> **任务事项 1**: 请照录正文中以"I am implementing"开头、一直到"if (!threadIdx.x)"为止的部分。
> **任务事项 2**: 根据正文，在核函数SumH中，使用纹理内存与使用全局内存相比，速度如何？
== 所示正文 ==
使用CUDA计算积分图像比使用CPU代码要慢

Question

I am implementing the integral image calculation module using CUDA to improve performance. But its speed slower than the CPU module. Please let me know what i did wrong. cuda kernels and host code follow. And also, another problem is... In the kernel SumH, using texture memory is slower than global one, imageTexture was defined as below.

texture<unsigned char, 1> imageTexture;
cudaBindTexture(0, imageTexture, pbImage);

// kernels to scan the image horizontally and vertically.

__global__ void SumH(unsigned char* pbImage, int* pnIntImage, __int64* pn64SqrIntImage, float rVSpan, int nWidth)
{
    int nStartY, nEndY, nIdx;
    if (!threadIdx.x)
    {
        nStartY = 1;
    }
    else
        nStartY = (int)(threadIdx.x * rVSpan);
    nEndY = (int)((threadIdx.x + 1) * rVSpan);

    for (int i = nStartY; i < nEndY; i ++)
    {
        for (int j = 1; j < nWidth; j ++)
===
== 所示数据 ==
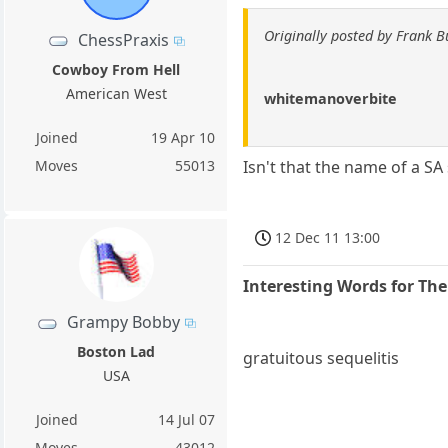
Originally posted by Frank B
ChessPraxis
Cowboy From Hell
American West
whitemanoverbite
Joined
19 Apr 10
Moves
55013
Isn't that the name of a S
12 Dec 11 13:00
Interesting Words for Th
Grampy Bobby
Boston Lad
gratuitous sequelitis
USA
Joined
14 Jul 07
Moves
43012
===
> **结果 1**:
I am implementing the integral image calculation module using CUDA to improve performance. But its speed slower than the CPU module. Please let me know what i did wrong. cuda kernels and host code follow. And also, another problem is... In the kernel SumH, using texture memory is slower than global one, imageTexture was defined as below.

texture<unsigned char, 1> imageTexture;
cudaBindTexture(0, imageTexture, pbImage);

// kernels to scan the image horizontally and vertically.

__global__ void SumH(unsigned char* pbImage, int* pnIntImage, __int64* pn64SqrIntImage, float rVSpan, int nWidth)
{
    int nStartY, nEndY, nIdx;
    if (!threadIdx.x)

> **结果 2**: 使用纹理内存比使用全局内存更慢。